Could you rewrite the lines of all the records, replacing "phylum" with "division" and changing nothing else? Leave the pictures out of your answer.

## Task material
/---

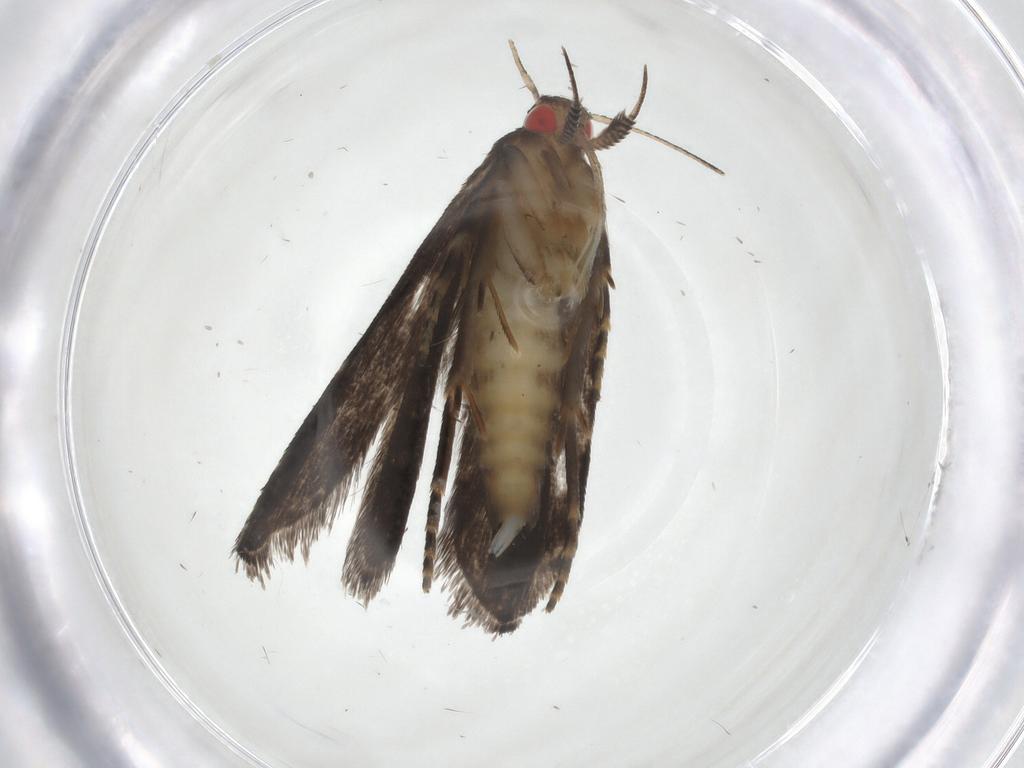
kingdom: Animalia
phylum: Arthropoda
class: Insecta
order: Lepidoptera
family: Gelechiidae
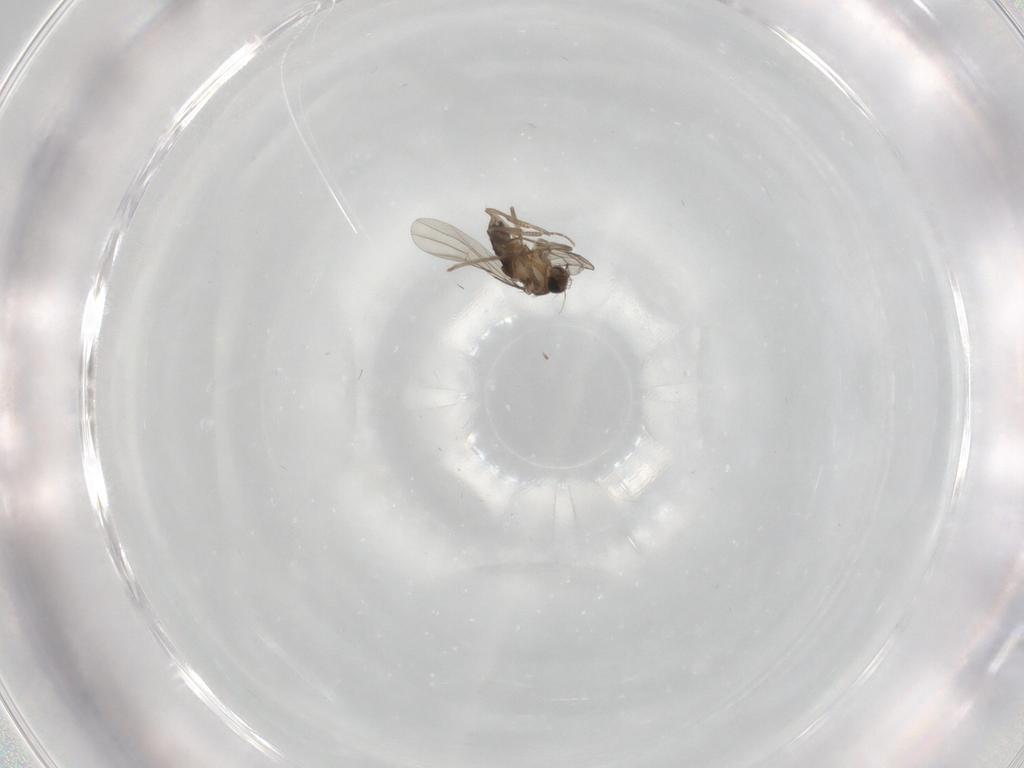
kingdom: Animalia
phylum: Arthropoda
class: Insecta
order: Diptera
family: Phoridae
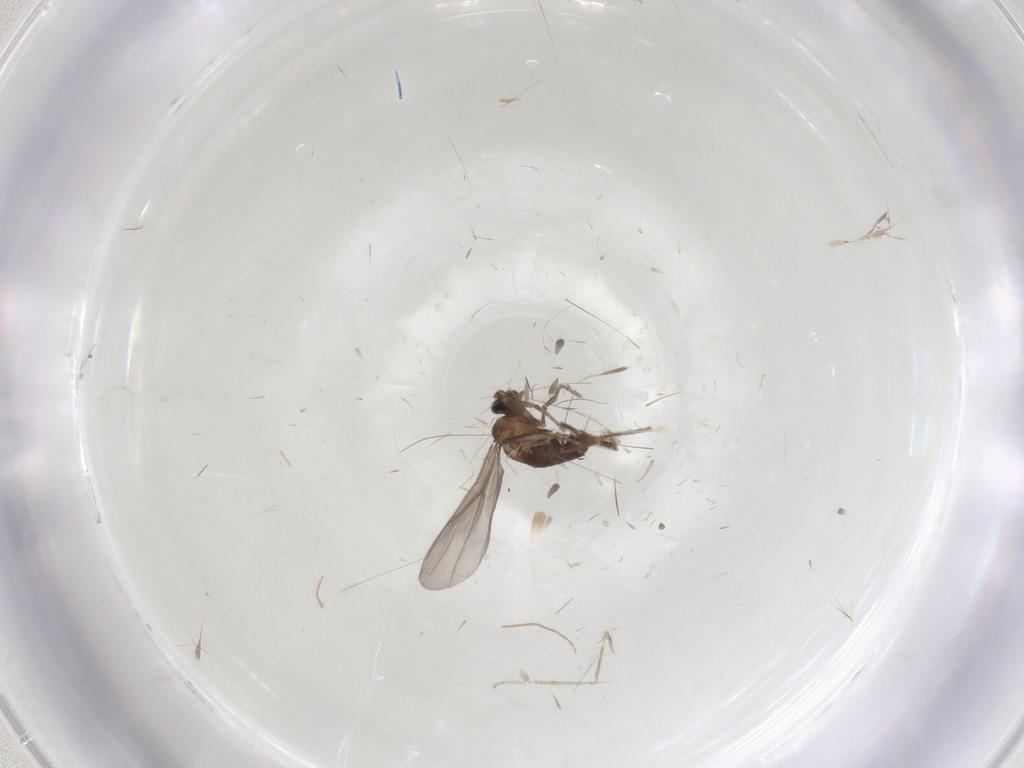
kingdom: Animalia
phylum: Arthropoda
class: Insecta
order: Diptera
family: Phoridae
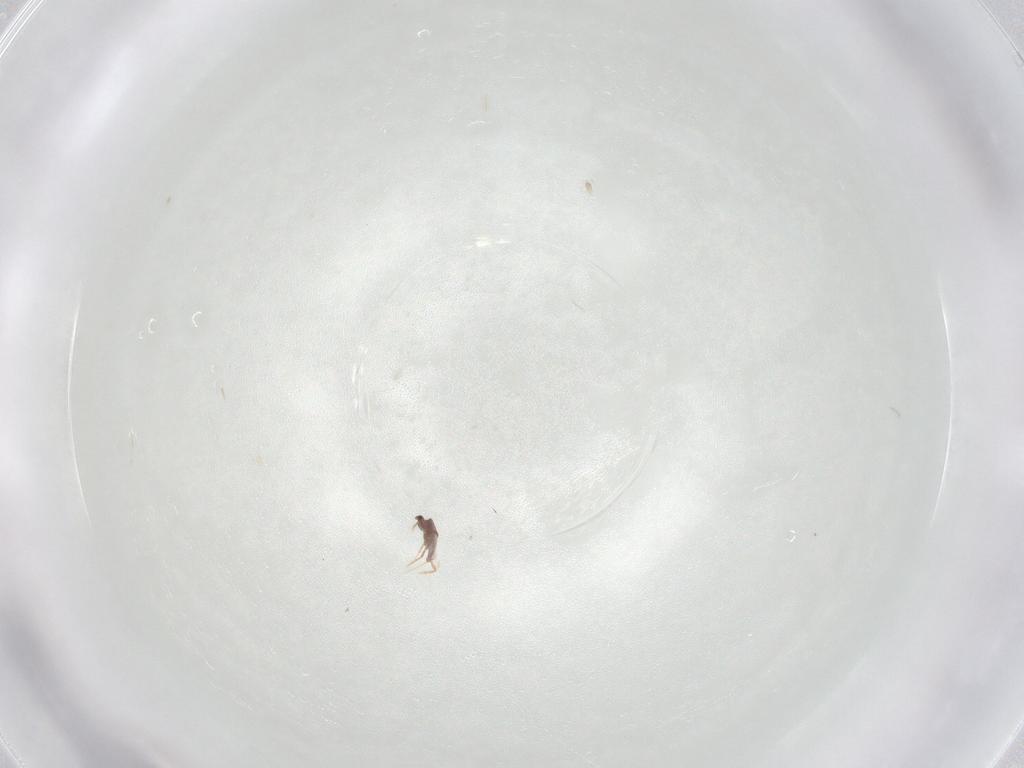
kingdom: Animalia
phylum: Arthropoda
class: Insecta
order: Hemiptera
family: Diaspididae
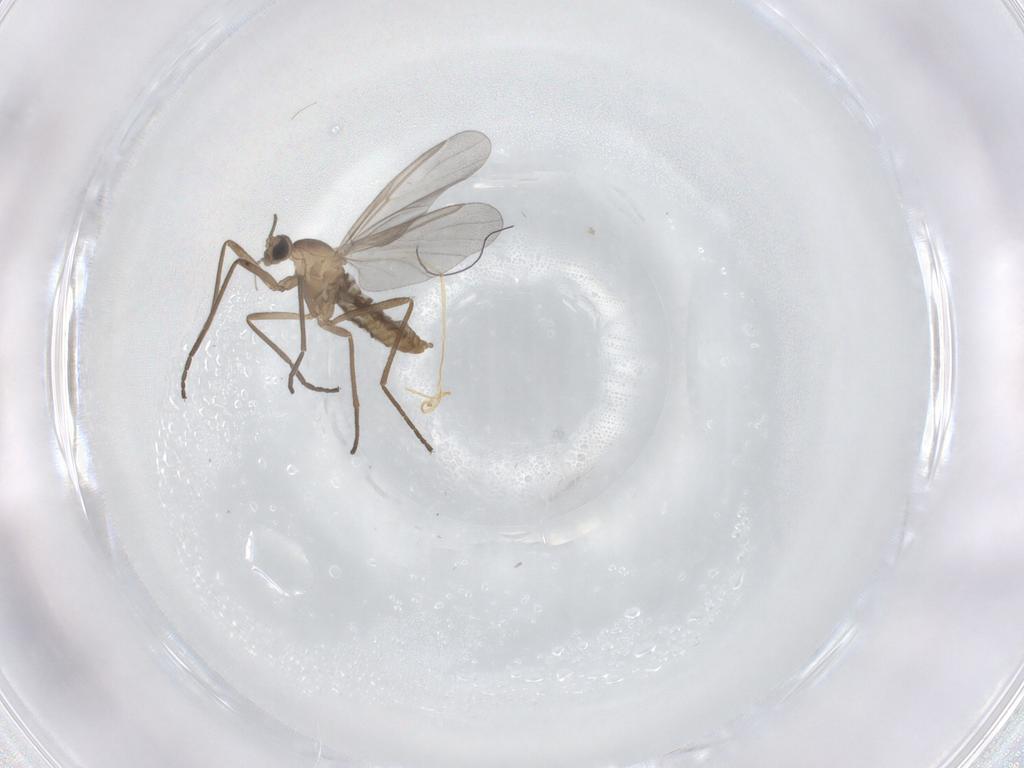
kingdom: Animalia
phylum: Arthropoda
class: Insecta
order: Diptera
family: Cecidomyiidae
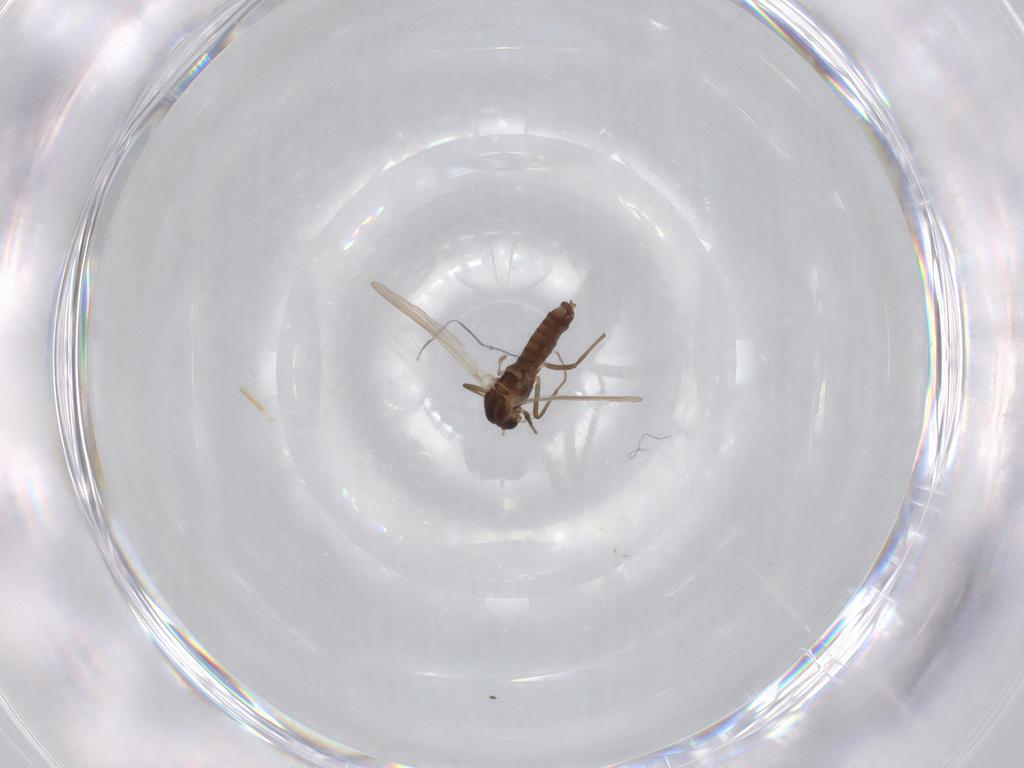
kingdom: Animalia
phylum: Arthropoda
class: Insecta
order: Diptera
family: Chironomidae
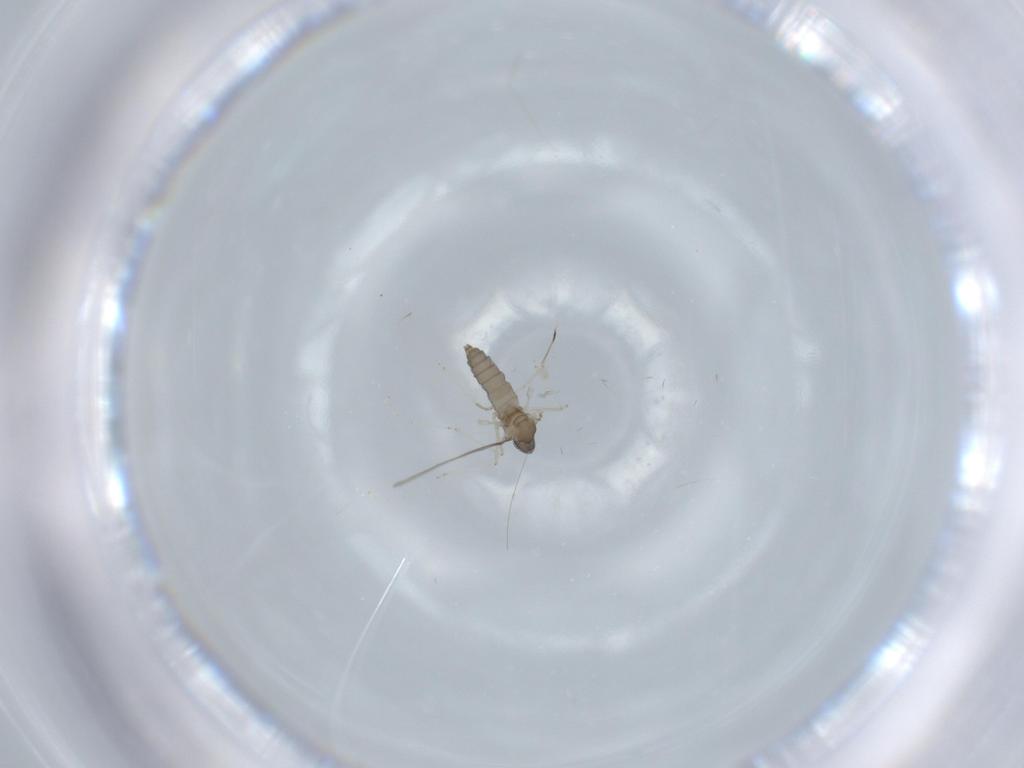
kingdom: Animalia
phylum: Arthropoda
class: Insecta
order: Diptera
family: Cecidomyiidae
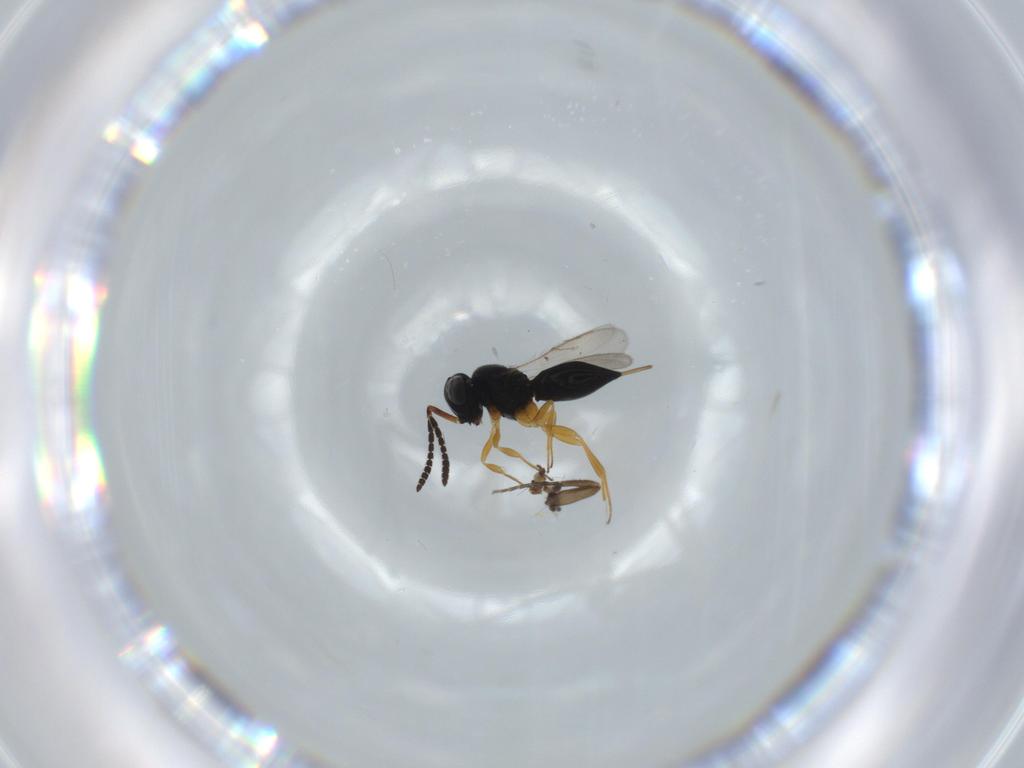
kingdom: Animalia
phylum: Arthropoda
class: Insecta
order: Hymenoptera
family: Scelionidae
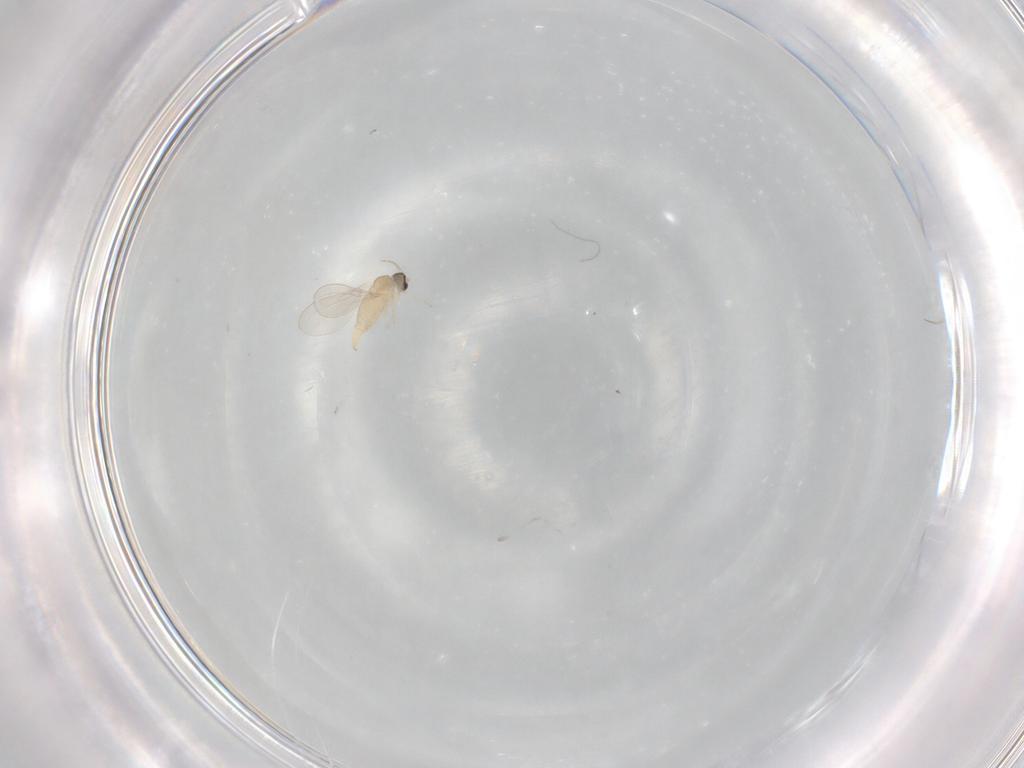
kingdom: Animalia
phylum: Arthropoda
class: Insecta
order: Diptera
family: Cecidomyiidae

\---

## Correct response
kingdom: Animalia
division: Arthropoda
class: Insecta
order: Lepidoptera
family: Gelechiidae
kingdom: Animalia
division: Arthropoda
class: Insecta
order: Diptera
family: Phoridae
kingdom: Animalia
division: Arthropoda
class: Insecta
order: Diptera
family: Phoridae
kingdom: Animalia
division: Arthropoda
class: Insecta
order: Hemiptera
family: Diaspididae
kingdom: Animalia
division: Arthropoda
class: Insecta
order: Diptera
family: Cecidomyiidae
kingdom: Animalia
division: Arthropoda
class: Insecta
order: Diptera
family: Chironomidae
kingdom: Animalia
division: Arthropoda
class: Insecta
order: Diptera
family: Cecidomyiidae
kingdom: Animalia
division: Arthropoda
class: Insecta
order: Hymenoptera
family: Scelionidae
kingdom: Animalia
division: Arthropoda
class: Insecta
order: Diptera
family: Cecidomyiidae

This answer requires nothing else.